Across the whole listing, copy out every line that includes the string "camera".

______________________________

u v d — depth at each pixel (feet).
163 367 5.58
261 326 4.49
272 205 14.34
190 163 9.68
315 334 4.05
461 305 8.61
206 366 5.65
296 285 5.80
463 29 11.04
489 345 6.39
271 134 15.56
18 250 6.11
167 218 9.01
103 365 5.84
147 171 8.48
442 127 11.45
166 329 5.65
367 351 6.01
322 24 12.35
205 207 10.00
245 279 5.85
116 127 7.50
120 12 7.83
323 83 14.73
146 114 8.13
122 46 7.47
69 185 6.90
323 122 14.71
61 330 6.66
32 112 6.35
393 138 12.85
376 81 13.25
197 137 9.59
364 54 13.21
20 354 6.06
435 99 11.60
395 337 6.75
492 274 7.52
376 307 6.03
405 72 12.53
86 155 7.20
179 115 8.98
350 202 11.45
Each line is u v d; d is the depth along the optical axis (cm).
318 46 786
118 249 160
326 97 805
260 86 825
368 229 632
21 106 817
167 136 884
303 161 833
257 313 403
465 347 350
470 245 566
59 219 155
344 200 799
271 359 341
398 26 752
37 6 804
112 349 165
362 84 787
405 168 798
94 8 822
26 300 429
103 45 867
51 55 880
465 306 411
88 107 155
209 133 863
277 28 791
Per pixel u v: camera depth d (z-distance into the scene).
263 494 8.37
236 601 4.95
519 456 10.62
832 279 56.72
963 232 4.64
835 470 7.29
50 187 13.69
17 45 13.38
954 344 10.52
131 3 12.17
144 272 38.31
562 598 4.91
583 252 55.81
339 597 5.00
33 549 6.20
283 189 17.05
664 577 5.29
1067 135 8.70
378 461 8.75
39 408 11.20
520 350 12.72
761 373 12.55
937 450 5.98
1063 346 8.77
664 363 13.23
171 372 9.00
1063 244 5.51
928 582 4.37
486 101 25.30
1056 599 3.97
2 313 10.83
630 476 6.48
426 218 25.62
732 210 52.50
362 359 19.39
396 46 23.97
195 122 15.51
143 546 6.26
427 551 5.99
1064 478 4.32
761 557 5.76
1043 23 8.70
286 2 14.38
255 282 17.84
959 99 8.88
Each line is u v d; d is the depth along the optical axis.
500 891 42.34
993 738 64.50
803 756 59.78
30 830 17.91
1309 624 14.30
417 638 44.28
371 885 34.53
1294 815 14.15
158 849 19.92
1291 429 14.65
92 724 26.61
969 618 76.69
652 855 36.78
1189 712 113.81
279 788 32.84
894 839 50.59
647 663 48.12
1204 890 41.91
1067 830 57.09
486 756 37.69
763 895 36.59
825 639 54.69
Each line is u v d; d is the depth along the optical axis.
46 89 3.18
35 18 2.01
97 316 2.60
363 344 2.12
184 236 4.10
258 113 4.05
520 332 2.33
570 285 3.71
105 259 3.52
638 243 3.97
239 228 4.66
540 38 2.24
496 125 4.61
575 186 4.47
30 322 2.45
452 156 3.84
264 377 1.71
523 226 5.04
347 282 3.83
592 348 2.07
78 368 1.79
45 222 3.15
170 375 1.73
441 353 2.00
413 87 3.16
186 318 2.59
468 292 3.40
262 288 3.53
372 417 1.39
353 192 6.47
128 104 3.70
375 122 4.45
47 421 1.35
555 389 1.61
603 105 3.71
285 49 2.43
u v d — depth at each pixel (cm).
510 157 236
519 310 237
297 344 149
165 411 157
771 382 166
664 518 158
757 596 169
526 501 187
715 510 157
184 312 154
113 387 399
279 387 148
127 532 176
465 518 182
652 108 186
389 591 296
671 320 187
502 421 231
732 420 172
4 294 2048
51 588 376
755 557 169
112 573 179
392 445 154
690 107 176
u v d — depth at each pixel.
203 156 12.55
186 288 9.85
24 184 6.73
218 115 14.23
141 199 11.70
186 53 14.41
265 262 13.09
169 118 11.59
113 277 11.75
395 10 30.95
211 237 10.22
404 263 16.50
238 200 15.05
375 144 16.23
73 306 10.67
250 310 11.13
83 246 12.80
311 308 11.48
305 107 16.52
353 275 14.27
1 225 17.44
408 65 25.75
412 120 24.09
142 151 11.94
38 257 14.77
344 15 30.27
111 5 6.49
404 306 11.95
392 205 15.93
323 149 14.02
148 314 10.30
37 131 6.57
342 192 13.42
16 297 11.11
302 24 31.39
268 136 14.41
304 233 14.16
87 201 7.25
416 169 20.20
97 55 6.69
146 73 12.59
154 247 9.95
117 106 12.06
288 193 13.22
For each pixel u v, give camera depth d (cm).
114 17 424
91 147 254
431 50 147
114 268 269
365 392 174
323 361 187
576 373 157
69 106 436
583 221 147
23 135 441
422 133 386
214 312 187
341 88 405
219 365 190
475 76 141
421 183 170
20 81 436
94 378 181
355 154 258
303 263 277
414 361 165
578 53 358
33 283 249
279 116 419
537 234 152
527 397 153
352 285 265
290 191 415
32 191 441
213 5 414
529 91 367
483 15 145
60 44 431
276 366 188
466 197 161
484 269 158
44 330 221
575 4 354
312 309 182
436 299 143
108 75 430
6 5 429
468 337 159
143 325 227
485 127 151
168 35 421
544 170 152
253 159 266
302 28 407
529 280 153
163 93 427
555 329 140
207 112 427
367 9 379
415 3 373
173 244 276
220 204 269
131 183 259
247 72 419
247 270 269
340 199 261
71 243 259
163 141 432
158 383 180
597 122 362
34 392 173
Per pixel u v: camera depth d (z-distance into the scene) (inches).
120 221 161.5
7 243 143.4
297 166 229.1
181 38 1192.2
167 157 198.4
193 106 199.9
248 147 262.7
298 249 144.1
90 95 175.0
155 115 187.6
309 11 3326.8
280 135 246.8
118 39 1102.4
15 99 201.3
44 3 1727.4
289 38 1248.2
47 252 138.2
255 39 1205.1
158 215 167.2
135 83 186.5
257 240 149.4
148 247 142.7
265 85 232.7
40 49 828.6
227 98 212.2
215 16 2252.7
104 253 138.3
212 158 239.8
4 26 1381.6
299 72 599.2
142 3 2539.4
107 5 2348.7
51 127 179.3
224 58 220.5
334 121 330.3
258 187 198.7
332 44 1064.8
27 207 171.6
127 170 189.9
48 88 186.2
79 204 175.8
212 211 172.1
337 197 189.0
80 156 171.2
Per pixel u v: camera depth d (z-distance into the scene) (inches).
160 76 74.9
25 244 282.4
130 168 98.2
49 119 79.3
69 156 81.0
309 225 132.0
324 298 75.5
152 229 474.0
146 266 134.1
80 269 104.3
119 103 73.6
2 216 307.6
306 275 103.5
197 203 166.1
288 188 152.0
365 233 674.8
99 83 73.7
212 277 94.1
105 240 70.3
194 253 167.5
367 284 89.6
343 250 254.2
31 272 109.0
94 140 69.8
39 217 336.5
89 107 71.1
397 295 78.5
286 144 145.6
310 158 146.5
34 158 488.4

______________________________

__Exercise result__:
Per pixel u v: camera depth d (z-distance into the scene).
For each pixel u v, give camera depth d (cm).
Per pixel u v: camera depth d (z-distance into the scene) (inches).
Per pixel u v: camera depth d (z-distance into the scene) (inches).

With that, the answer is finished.